** STUDY MATERIAL follows **
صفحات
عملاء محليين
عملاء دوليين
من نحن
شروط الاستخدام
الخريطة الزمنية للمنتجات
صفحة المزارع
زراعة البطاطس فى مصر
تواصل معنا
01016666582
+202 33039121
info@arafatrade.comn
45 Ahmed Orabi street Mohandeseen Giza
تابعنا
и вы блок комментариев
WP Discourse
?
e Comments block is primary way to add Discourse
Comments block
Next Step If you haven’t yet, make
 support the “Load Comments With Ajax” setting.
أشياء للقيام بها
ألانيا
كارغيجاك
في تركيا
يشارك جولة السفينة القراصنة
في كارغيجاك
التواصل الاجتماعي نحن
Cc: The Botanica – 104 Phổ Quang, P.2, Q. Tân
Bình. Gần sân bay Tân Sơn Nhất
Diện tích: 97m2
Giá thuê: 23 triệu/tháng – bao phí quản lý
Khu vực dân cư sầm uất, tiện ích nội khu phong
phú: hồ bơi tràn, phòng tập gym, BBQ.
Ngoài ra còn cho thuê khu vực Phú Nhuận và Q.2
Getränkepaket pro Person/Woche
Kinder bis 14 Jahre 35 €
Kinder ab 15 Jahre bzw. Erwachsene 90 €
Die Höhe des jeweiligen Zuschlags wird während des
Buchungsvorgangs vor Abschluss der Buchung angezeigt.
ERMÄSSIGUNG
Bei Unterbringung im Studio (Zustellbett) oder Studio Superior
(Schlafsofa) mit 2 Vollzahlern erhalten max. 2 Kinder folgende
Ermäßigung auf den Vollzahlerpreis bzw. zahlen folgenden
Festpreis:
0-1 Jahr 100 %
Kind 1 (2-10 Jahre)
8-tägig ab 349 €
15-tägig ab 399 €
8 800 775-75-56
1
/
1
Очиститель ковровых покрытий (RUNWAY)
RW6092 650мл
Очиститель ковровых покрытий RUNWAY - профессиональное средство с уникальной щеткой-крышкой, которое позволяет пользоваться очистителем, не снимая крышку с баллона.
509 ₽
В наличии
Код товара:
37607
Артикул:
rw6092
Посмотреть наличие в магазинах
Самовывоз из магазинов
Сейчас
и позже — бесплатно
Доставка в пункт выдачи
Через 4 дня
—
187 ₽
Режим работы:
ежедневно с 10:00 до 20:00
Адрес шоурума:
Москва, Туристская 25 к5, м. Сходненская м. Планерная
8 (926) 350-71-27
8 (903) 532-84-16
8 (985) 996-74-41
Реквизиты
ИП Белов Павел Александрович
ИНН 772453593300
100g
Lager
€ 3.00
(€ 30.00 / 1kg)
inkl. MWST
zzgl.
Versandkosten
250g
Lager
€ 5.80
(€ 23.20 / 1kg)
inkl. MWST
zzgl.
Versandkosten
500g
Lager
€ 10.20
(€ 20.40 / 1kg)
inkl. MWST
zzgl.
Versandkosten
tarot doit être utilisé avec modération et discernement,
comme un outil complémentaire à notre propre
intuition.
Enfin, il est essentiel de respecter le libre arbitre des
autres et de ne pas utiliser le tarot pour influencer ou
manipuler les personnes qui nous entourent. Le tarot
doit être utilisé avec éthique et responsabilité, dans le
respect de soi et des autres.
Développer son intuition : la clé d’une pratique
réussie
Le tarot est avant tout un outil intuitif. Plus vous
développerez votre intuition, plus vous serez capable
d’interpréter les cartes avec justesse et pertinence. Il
** End of STUDY MATERIAL **
• [ASSIGNED TASK] Give every entry back unchanged. Leave none out.

• [RESPONSE AREA]
صفحات
عملاء محليين
عملاء دوليين
من نحن
شروط الاستخدام
الخريطة الزمنية للمنتجات
صفحة المزارع
زراعة البطاطس فى مصر
تواصل معنا
01016666582
+202 33039121
info@arafatrade.comn
45 Ahmed Orabi street Mohandeseen Giza
تابعنا
и вы блок комментариев
WP Discourse
?
e Comments block is primary way to add Discourse
Comments block
Next Step If you haven’t yet, make
 support the “Load Comments With Ajax” setting.
أشياء للقيام بها
ألانيا
كارغيجاك
في تركيا
يشارك جولة السفينة القراصنة
في كارغيجاك
التواصل الاجتماعي نحن
Cc: The Botanica – 104 Phổ Quang, P.2, Q. Tân
Bình. Gần sân bay Tân Sơn Nhất
Diện tích: 97m2
Giá thuê: 23 triệu/tháng – bao phí quản lý
Khu vực dân cư sầm uất, tiện ích nội khu phong
phú: hồ bơi tràn, phòng tập gym, BBQ.
Ngoài ra còn cho thuê khu vực Phú Nhuận và Q.2
Getränkepaket pro Person/Woche
Kinder bis 14 Jahre 35 €
Kinder ab 15 Jahre bzw. Erwachsene 90 €
Die Höhe des jeweiligen Zuschlags wird während des
Buchungsvorgangs vor Abschluss der Buchung angezeigt.
ERMÄSSIGUNG
Bei Unterbringung im Studio (Zustellbett) oder Studio Superior
(Schlafsofa) mit 2 Vollzahlern erhalten max. 2 Kinder folgende
Ermäßigung auf den Vollzahlerpreis bzw. zahlen folgenden
Festpreis:
0-1 Jahr 100 %
Kind 1 (2-10 Jahre)
8-tägig ab 349 €
15-tägig ab 399 €
8 800 775-75-56
1
/
1
Очиститель ковровых покрытий (RUNWAY)
RW6092 650мл
Очиститель ковровых покрытий RUNWAY - профессиональное средство с уникальной щеткой-крышкой, которое позволяет пользоваться очистителем, не снимая крышку с баллона.
509 ₽
В наличии
Код товара:
37607
Артикул:
rw6092
Посмотреть наличие в магазинах
Самовывоз из магазинов
Сейчас
и позже — бесплатно
Доставка в пункт выдачи
Через 4 дня
—
187 ₽
Режим работы:
ежедневно с 10:00 до 20:00
Адрес шоурума:
Москва, Туристская 25 к5, м. Сходненская м. Планерная
8 (926) 350-71-27
8 (903) 532-84-16
8 (985) 996-74-41
Реквизиты
ИП Белов Павел Александрович
ИНН 772453593300
100g
Lager
€ 3.00
(€ 30.00 / 1kg)
inkl. MWST
zzgl.
Versandkosten
250g
Lager
€ 5.80
(€ 23.20 / 1kg)
inkl. MWST
zzgl.
Versandkosten
500g
Lager
€ 10.20
(€ 20.40 / 1kg)
inkl. MWST
zzgl.
Versandkosten
tarot doit être utilisé avec modération et discernement,
comme un outil complémentaire à notre propre
intuition.
Enfin, il est essentiel de respecter le libre arbitre des
autres et de ne pas utiliser le tarot pour influencer ou
manipuler les personnes qui nous entourent. Le tarot
doit être utilisé avec éthique et responsabilité, dans le
respect de soi et des autres.
Développer son intuition : la clé d’une pratique
réussie
Le tarot est avant tout un outil intuitif. Plus vous
développerez votre intuition, plus vous serez capable
d’interpréter les cartes avec justesse et pertinence. Il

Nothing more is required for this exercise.